Both seat entitlements and points of call the world over are granted on the principle of reciprocity.

However, as the letter points out, most countries in the West Asia and South East Asia are city-states with relatively limited home markets.

The letter argues that almost all the airlines that were given more points of call could only offer one point of call: Emirates could only offer Dubai, Sri Lankan Airways Colombo, Singapore Airlines only Singapore, Oman could offer Muscat and Qatar Airways Doha.

Similarly, at the time, Kuala Lumpur was the only viable point of call in Malaysia as was Bangkok in Thailand.

It was argued that the increased points of call had an adverse impact on India's own domestic airlines, including private ones that depended on a considerable extent on the international traffic that is transferred to/from smaller cities to major gateway airports.

Moreover, during the peak tourist season, the government adopted a limited period open sky policy - the major beneficiaries of which were the West Asia carriers.

All the Gulf carriers operated 500 additional flights during this period.

The grant of more points of call, excessive capacity entitlements to countries in the Gulf and South East Asia and the government's limited period open sky policy -- a three-pronged attack or approach, depending on how one views it -- led to the development of Bangkok, Singapore, Dubai, Kuala Lumpur, Doha and so on -- as hubs for Indian traffic.

This was carried further to Europe, the US, the Far East, Canada and Australia.

This happened at the cost of Indian airports and airlines.

The letter further points out that the pretext on which this access was justified -- increased tourist arrivals for India -- did not materialise either.

A source was of the view that while this letter pertains to 2005, in fact "the situation is far, far worse today as this indiscriminate access continued to be granted for almost 10 years, the gains of which went entirely to these foreign airlines."

This source cites just one instance to validate his point.

In 2017-2018 alone, Emirates carried 5.5 million passengers on its India network.

Over the past decade, it has carried 47.4 million passengers on it.

It further transported 253,000 tonnes of cargo on its network during the same period.

Had things been handled differently, a large proportion of this traffic may have accrued to Indian carriers, he says.

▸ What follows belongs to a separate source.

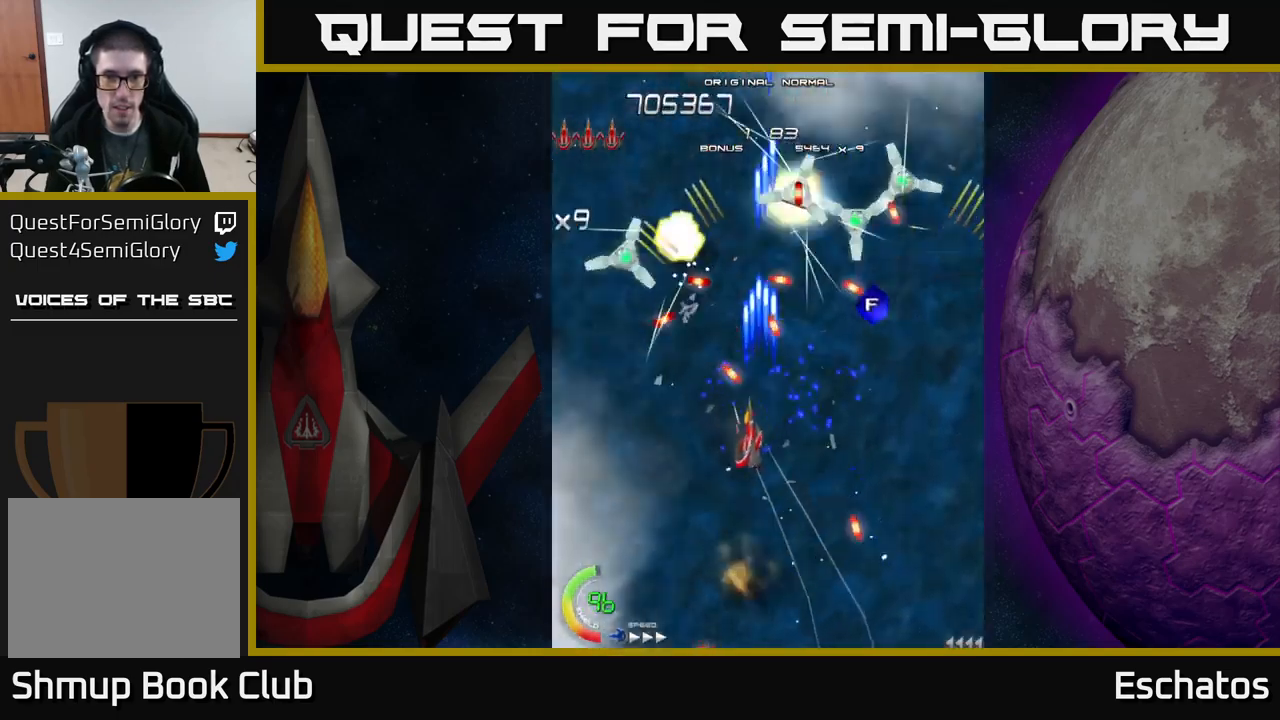
{"buttons": ["X", "DPAD_RIGHT"], "left_stick": "center", "right_stick": "center", "events": [[100, "DPAD_DOWN", "up"], [434, "DPAD_LEFT", "up"], [450, "DPAD_RIGHT", "down"]]}
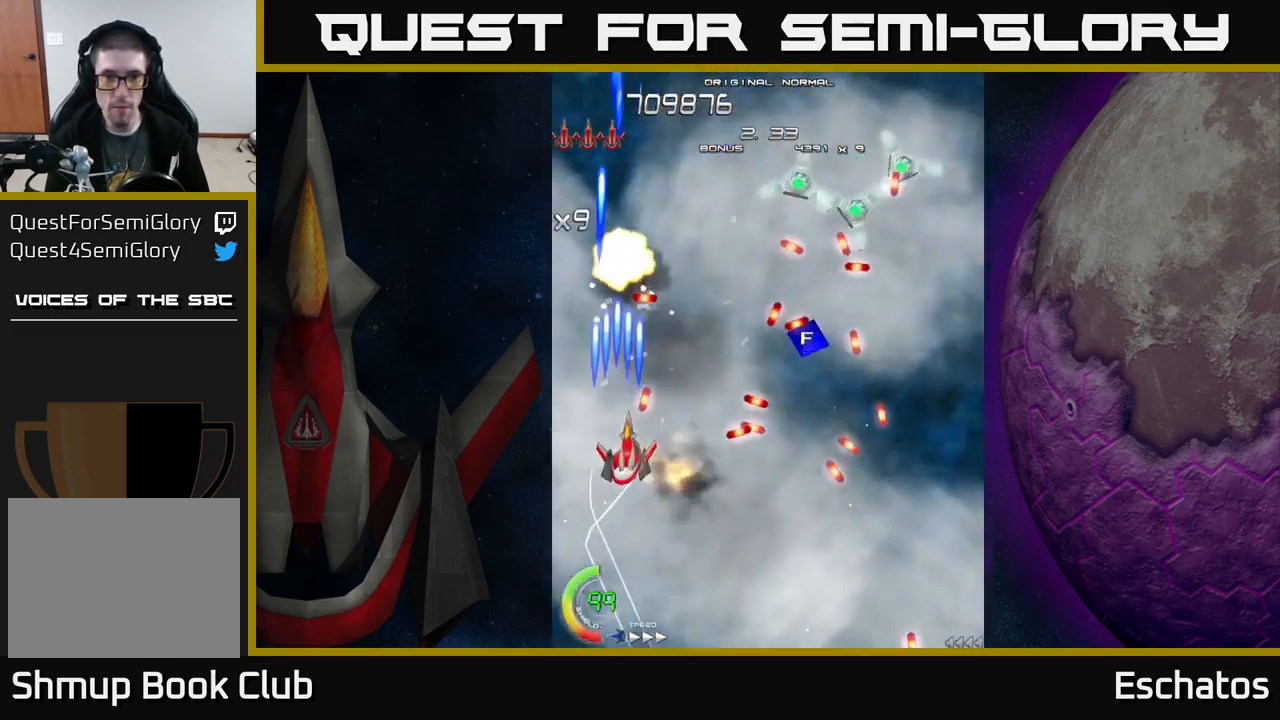
{"buttons": ["A", "DPAD_DOWN", "DPAD_LEFT"], "left_stick": "center", "right_stick": "center", "events": [[167, "A", "down"], [184, "DPAD_UP", "down"], [217, "X", "up"], [300, "DPAD_RIGHT", "up"], [317, "DPAD_UP", "up"], [334, "DPAD_DOWN", "down"], [334, "DPAD_LEFT", "down"]]}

While the letter is silent on why this indiscriminate handing out of seats was happening, the Central Bureau of Investigation and ED investigations more recently have found that the quid pro quo was that these airlines handed out exclusive selling rights to Deepak Talwar, a friend and aide of Praful Patel.

The rights were granted to individuals and certain benami companies to sell their tickets in India, resulting in massive monetary gains for them.

While some of these were granted to Talwar directly, some were granted to his son Aditya and to other benami entities, subsequent investigations have revealed.

According to senior Air India officials, the reckless handing out of both points of call and seat entitlements was one of the first things done by Patel after he took charge of the ministry, allegedly damaging the national carrier's ability to compete.

The CBI is further investigating the purchase of 68 Boeings for Air India and 43 Airbus for Indian Airlines in 2005-2006.

Again, the Indian Airlines CMD had sent a detailed letter raising concerns on this to the then Cabinet secretary.

The final nail in Air India's and Indian Airline's coffin, many believe, was the merger of the two carriers in 2007.

"The destruction of Air India and what it stood for solely rests on these three moves," said a source close to the developments at the time.

Furthermore, it is being argued that those in power at the time are responsible for the failure of India to develop its own airports as hubs while hubs developed in the region were based largely on Indian traffic.

To blame is this three pronged approach: Liberal grant of points of call, massive increases in seat entitlements and the government's limited period open sky policy.